Keypoint coordinate data:

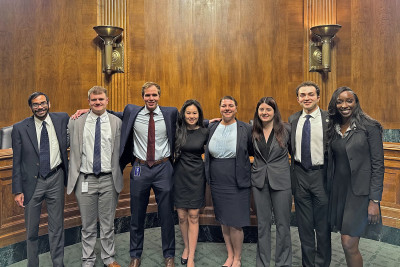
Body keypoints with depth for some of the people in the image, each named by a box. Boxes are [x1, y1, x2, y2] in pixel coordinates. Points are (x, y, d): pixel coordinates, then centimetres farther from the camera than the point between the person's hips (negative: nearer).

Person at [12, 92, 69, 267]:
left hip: (55, 179, 1)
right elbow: (16, 162, 0)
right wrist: (17, 190, -4)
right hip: (32, 182, 0)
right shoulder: (20, 128, -3)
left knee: (57, 226, 11)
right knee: (31, 228, 13)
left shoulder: (62, 119, 0)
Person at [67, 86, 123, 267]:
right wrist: (72, 180, 5)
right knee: (88, 225, 13)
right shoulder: (76, 123, 2)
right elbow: (74, 152, 5)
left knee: (108, 224, 13)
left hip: (109, 180, 0)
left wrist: (117, 176, 4)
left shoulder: (116, 122, 1)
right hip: (85, 180, 0)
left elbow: (119, 151, 5)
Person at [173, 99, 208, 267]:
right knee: (182, 216, 9)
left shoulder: (204, 132, -2)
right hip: (179, 176, 1)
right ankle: (186, 247, 34)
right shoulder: (177, 130, -2)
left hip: (197, 176, -1)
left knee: (193, 216, 2)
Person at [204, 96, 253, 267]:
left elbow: (252, 151, 7)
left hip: (237, 183, -3)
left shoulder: (246, 129, -4)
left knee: (235, 223, 1)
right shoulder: (212, 127, 5)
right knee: (223, 221, 15)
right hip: (217, 183, 4)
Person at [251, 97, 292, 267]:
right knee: (263, 223, 12)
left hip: (281, 181, -2)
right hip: (259, 181, 2)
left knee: (282, 224, 7)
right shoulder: (253, 131, 2)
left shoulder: (286, 129, -4)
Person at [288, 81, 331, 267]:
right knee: (304, 225, 15)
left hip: (321, 175, -3)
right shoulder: (293, 119, 5)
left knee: (323, 224, 11)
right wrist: (295, 163, 4)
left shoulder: (329, 119, -5)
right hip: (300, 175, 3)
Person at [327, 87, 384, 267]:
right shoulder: (333, 129, 7)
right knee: (348, 243, 14)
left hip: (360, 191, -5)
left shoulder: (370, 127, -7)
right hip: (338, 190, 5)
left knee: (349, 244, -5)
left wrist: (375, 200, -13)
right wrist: (330, 190, 9)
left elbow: (378, 165, -9)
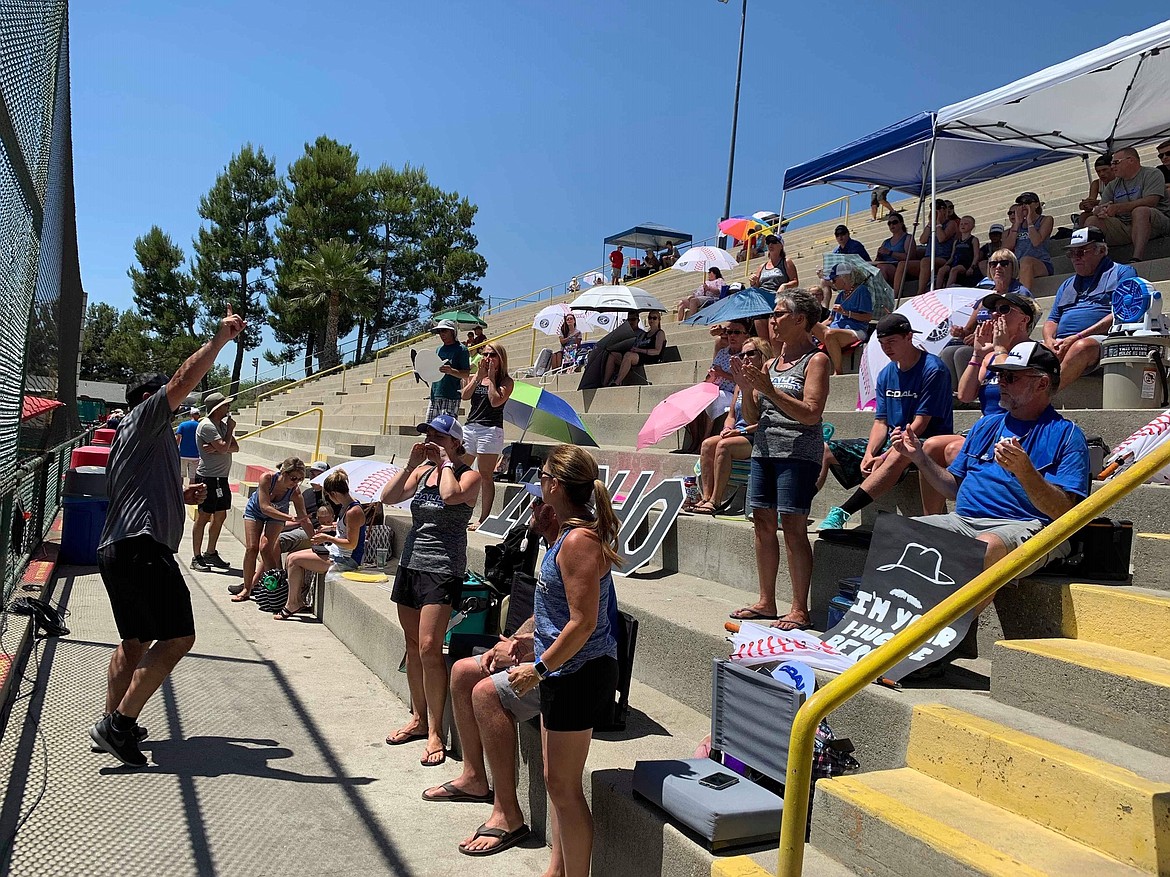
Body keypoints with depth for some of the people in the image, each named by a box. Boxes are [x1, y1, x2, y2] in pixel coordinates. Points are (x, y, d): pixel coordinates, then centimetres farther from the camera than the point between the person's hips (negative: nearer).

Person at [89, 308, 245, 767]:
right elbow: (183, 381, -16)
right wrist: (220, 338, -16)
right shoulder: (142, 420, -1)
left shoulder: (134, 438, 28)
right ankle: (120, 722, -12)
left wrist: (181, 496, 23)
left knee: (134, 641, 17)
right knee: (178, 637, -12)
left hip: (116, 550, 11)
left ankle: (114, 723, 21)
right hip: (142, 546, -11)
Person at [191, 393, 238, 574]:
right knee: (203, 517, -3)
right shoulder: (207, 425, -14)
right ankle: (196, 557, 4)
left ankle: (211, 553, 25)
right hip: (208, 477, -9)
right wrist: (230, 429, -8)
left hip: (221, 477, 9)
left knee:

WHAT THE TASK REQUIRES:
In your answer, print the entries above exactly, with the pictures left out.

RESULT BELOW:
Body keypoints with depth for some of the people in the image, each named by a box. Boxes are [x1, y1, x2, y2] in pixel coordinates. Points are (x, y, d): pixel coordinates, then centimetres farther from the camera than the point between the person's hips (negative: nearer).

Person at [12, 92, 69, 267]:
left hip: (55, 179, 1)
right elbow: (16, 162, 0)
right wrist: (17, 190, -4)
right hip: (32, 182, 0)
right shoulder: (20, 128, -3)
left knee: (57, 226, 11)
right knee: (31, 228, 13)
left shoulder: (62, 119, 0)
Person at [67, 86, 123, 267]:
right wrist: (72, 180, 5)
right knee: (88, 225, 13)
right shoulder: (76, 123, 2)
right elbow: (74, 152, 5)
left knee: (108, 224, 13)
left hip: (109, 180, 0)
left wrist: (117, 176, 4)
left shoulder: (116, 122, 1)
right hip: (85, 180, 0)
left elbow: (119, 151, 5)
Person at [173, 99, 208, 267]:
right knee: (182, 216, 9)
left shoulder: (204, 132, -2)
right hip: (179, 176, 1)
right ankle: (186, 247, 34)
right shoulder: (177, 130, -2)
left hip: (197, 176, -1)
left knee: (193, 216, 2)
Person at [204, 96, 253, 267]:
left elbow: (252, 151, 7)
left hip: (237, 183, -3)
left shoulder: (246, 129, -4)
left knee: (235, 223, 1)
right shoulder: (212, 127, 5)
right knee: (223, 221, 15)
right hip: (217, 183, 4)
Person at [251, 97, 292, 267]:
right knee: (263, 223, 12)
left hip: (281, 181, -2)
right hip: (259, 181, 2)
left knee: (282, 224, 7)
right shoulder: (253, 131, 2)
left shoulder: (286, 129, -4)
Person at [288, 81, 331, 267]:
right knee: (304, 225, 15)
left hip: (321, 175, -3)
right shoulder: (293, 119, 5)
left knee: (323, 224, 11)
right wrist: (295, 163, 4)
left shoulder: (329, 119, -5)
right hip: (300, 175, 3)
Person at [327, 87, 384, 267]:
right shoulder: (333, 129, 7)
right knee: (348, 243, 14)
left hip: (360, 191, -5)
left shoulder: (370, 127, -7)
right hip: (338, 190, 5)
left knee: (349, 244, -5)
left wrist: (375, 200, -13)
right wrist: (330, 190, 9)
left elbow: (378, 165, -9)
Body keypoints with depth for some of the people in the image, each named by a box. Boxes are [x1, y1, x2, y2] in pixel coordinates. Points are (x, y, d): pixel coordinates, then centimetres farther from the camera than the point between the person's hips (negative: nearer).

Person at [89, 308, 245, 767]:
right elbow: (183, 381, -16)
right wrist: (220, 338, -16)
right shoulder: (142, 420, -1)
left shoulder: (134, 438, 28)
right ankle: (120, 722, -12)
left wrist: (181, 496, 23)
left knee: (134, 641, 17)
right knee: (178, 637, -12)
left hip: (116, 550, 11)
left ankle: (114, 723, 21)
right hip: (142, 546, -11)
Person at [191, 393, 238, 574]:
right knee: (203, 517, -3)
right shoulder: (207, 425, -14)
right ankle: (196, 557, 4)
left ankle: (211, 553, 25)
right hip: (208, 477, -9)
right wrist: (230, 429, -8)
left hip: (221, 477, 9)
left knee:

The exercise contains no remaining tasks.